| Task requirements |
The response must consist of all the entries, duplicated without alteration.

Records contained in a dataset:

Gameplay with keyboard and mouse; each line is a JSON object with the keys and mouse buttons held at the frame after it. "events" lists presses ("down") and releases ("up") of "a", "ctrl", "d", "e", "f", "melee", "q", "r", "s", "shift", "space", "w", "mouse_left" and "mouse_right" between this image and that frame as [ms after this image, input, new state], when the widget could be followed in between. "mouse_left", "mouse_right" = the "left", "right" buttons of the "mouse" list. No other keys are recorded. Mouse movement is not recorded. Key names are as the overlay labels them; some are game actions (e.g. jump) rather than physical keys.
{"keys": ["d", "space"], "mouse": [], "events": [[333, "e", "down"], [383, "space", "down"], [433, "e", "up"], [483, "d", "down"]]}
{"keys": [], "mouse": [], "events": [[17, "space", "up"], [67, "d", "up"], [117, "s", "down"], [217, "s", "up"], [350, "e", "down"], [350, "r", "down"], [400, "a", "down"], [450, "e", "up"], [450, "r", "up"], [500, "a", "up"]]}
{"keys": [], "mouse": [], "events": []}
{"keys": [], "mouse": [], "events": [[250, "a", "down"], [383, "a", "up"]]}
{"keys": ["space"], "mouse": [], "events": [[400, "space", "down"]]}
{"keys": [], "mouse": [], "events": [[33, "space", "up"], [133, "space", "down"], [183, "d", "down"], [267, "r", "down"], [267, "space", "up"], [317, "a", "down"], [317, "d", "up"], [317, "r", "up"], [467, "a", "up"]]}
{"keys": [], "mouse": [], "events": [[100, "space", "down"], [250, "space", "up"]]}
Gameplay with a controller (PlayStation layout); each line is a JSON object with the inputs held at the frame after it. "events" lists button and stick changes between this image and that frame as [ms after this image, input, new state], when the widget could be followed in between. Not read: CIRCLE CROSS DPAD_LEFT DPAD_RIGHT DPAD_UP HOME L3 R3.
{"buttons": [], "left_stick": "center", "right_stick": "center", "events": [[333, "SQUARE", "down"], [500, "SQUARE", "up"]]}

| Result of the task |
Gameplay with keyboard and mouse; each line is a JSON object with the keys and mouse buttons held at the frame after it. "events" lists presses ("down") and releases ("up") of "a", "ctrl", "d", "e", "f", "melee", "q", "r", "s", "shift", "space", "w", "mouse_left" and "mouse_right" between this image and that frame as [ms after this image, input, new state], when the widget could be followed in between. "mouse_left", "mouse_right" = the "left", "right" buttons of the "mouse" list. No other keys are recorded. Mouse movement is not recorded. Key names are as the overlay labels them; some are game actions (e.g. jump) rather than physical keys.
{"keys": ["d", "space"], "mouse": [], "events": [[333, "e", "down"], [383, "space", "down"], [433, "e", "up"], [483, "d", "down"]]}
{"keys": [], "mouse": [], "events": [[17, "space", "up"], [67, "d", "up"], [117, "s", "down"], [217, "s", "up"], [350, "e", "down"], [350, "r", "down"], [400, "a", "down"], [450, "e", "up"], [450, "r", "up"], [500, "a", "up"]]}
{"keys": [], "mouse": [], "events": []}
{"keys": [], "mouse": [], "events": [[250, "a", "down"], [383, "a", "up"]]}
{"keys": ["space"], "mouse": [], "events": [[400, "space", "down"]]}
{"keys": [], "mouse": [], "events": [[33, "space", "up"], [133, "space", "down"], [183, "d", "down"], [267, "r", "down"], [267, "space", "up"], [317, "a", "down"], [317, "d", "up"], [317, "r", "up"], [467, "a", "up"]]}
{"keys": [], "mouse": [], "events": [[100, "space", "down"], [250, "space", "up"]]}
Gameplay with a controller (PlayStation layout); each line is a JSON object with the inputs held at the frame after it. "events" lists button and stick changes between this image and that frame as [ms after this image, input, new state], when the widget could be followed in between. Not read: CIRCLE CROSS DPAD_LEFT DPAD_RIGHT DPAD_UP HOME L3 R3.
{"buttons": [], "left_stick": "center", "right_stick": "center", "events": [[333, "SQUARE", "down"], [500, "SQUARE", "up"]]}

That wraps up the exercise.